Serving Your Own Source
By Braha Bender
Flip through the pages of any modern history book and you’ll find slavery emancipation stories from around the world. Not a small number of nations have managed to break the bonds of slavery and reclaim their human right to freedom. The years of yearning to escape their captors and discover independence are finally fulfilled in what is often a heady mass-celebration of a national dream.
Striving to experience the longed-for taste of freedom, people can endanger their lives and the lives of their families. A slide towards self-annihilation may begin without the nation even realizing it. The mad rush for experiences of freedom threaten anarchy, and the fledgling nation may find itself struggling to maintain self-governance and autonomy. Freedom without boundaries becomes its own prison.
Avoiding the chaos of unbound freedom requires preparation in advance. Significant transitions can be navigated gracefully with foreknowledge and education for a new way of life. But none of these were possible when the Jews left Egypt.

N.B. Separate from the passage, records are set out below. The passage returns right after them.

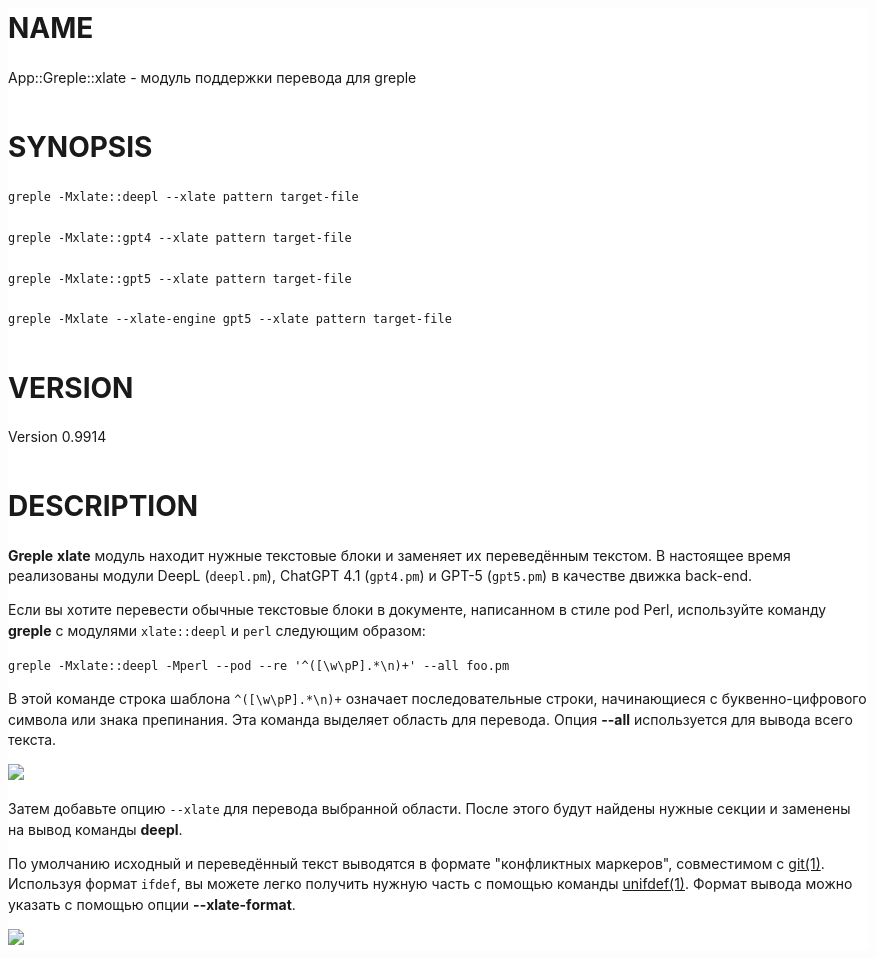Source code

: # NAME

App::Greple::xlate - модуль поддержки перевода для greple

# SYNOPSIS

    greple -Mxlate::deepl --xlate pattern target-file

    greple -Mxlate::gpt4 --xlate pattern target-file

    greple -Mxlate::gpt5 --xlate pattern target-file

    greple -Mxlate --xlate-engine gpt5 --xlate pattern target-file

# VERSION

Version 0.9914

# DESCRIPTION

**Greple** **xlate** модуль находит нужные текстовые блоки и заменяет их переведённым текстом. В настоящее время реализованы модули DeepL (`deepl.pm`), ChatGPT 4.1 (`gpt4.pm`) и GPT-5 (`gpt5.pm`) в качестве движка back-end.

Если вы хотите перевести обычные текстовые блоки в документе, написанном в стиле pod Perl, используйте команду **greple** с модулями `xlate::deepl` и `perl` следующим образом:

    greple -Mxlate::deepl -Mperl --pod --re '^([\w\pP].*\n)+' --all foo.pm

В этой команде строка шаблона `^([\w\pP].*\n)+` означает последовательные строки, начинающиеся с буквенно-цифрового символа или знака препинания. Эта команда выделяет область для перевода. Опция **--all** используется для вывода всего текста.

<div>
    <p>
    <img width="750" src="https://raw.githubusercontent.com/kaz-utashiro/App-Greple-xlate/main/images/select-area.png">
    </p>
</div>

Затем добавьте опцию `--xlate` для перевода выбранной области. После этого будут найдены нужные секции и заменены на вывод команды **deepl**.

По умолчанию исходный и переведённый текст выводятся в формате "конфликтных маркеров", совместимом с [git(1)](http://man.he.net/man1/git). Используя формат `ifdef`, вы можете легко получить нужную часть с помощью команды [unifdef(1)](http://man.he.net/man1/unifdef). Формат вывода можно указать с помощью опции **--xlate-format**.

<div>
    <p>
    <img width="750" src="https://raw.githubusercontent.com/kaz-utashiro/App-Greple-xlate/main/images/format-conflict.png">
    </p>
</div>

There was no time for planning the national transition from slave-nation to an autonomous people. No one had mapped out a system of governance or elected officials. All at once, without forewarning, the moment arrived to move. Immediately after the Jewish People had left Egypt, Moshe (Moses) announced that the new Jewish governance and legal systems would be arriving in a few weeks. From God. At Mount Sinai.
What happened to creating an “autonomous national culture”? What happened to complete, unfettered, absolute freedom? A superficial reading seems to show the Jews going straight from one form of slavery to another, from Pharaoh to the Almighty. Nonetheless, the nation declared that they would accept the Torah unconditionally: “We will do and we will hear.” Why?
It seems that we, who have never been physically enslaved, are the ones who don’t understand freedom. As slaves, the Jews were free and even encouraged to pursue every sleazy impulse that came their way. That wasn’t the problem. The Jews fell to the 49th level of spiritual impurity to prove it. Nothing was restricted.
The problem was that in Egypt we had not been free to actualize our true selves. Our values and dreams were crushed beneath the Egyptians’ whips and horses. No one had time to ask herself, who would I want to be if nothing held me back? We saw our babies being drowned and our marriages torn apart. We wanted more than another distraction. Over two hundred years of slavery in Egypt had taught the Jews a lesson our materialistic modern culture encourages us to forget: serving your own Source is not the same as serving another human being.
Freedom from your own essence, your own values and dreams, is no freedom at all. Freedom is connecting with the spark of Godliness inside yourself and letting it fly, letting it be fully expressed. Spiritual self-expression may take hard work, but that labour is not slavery. Serving God is serving your own soul.
At Sinai we knew that “there is no free man but one engaged in Torah.” We were about to receive the instruction manual from the Creator of the universe. With these “insider secrets” we knew we could do anything we wanted, and couldn’t wait to start.
“Like one person with one heart”, the Jews at Sinai knew freedom when they saw it. The question is, do we now?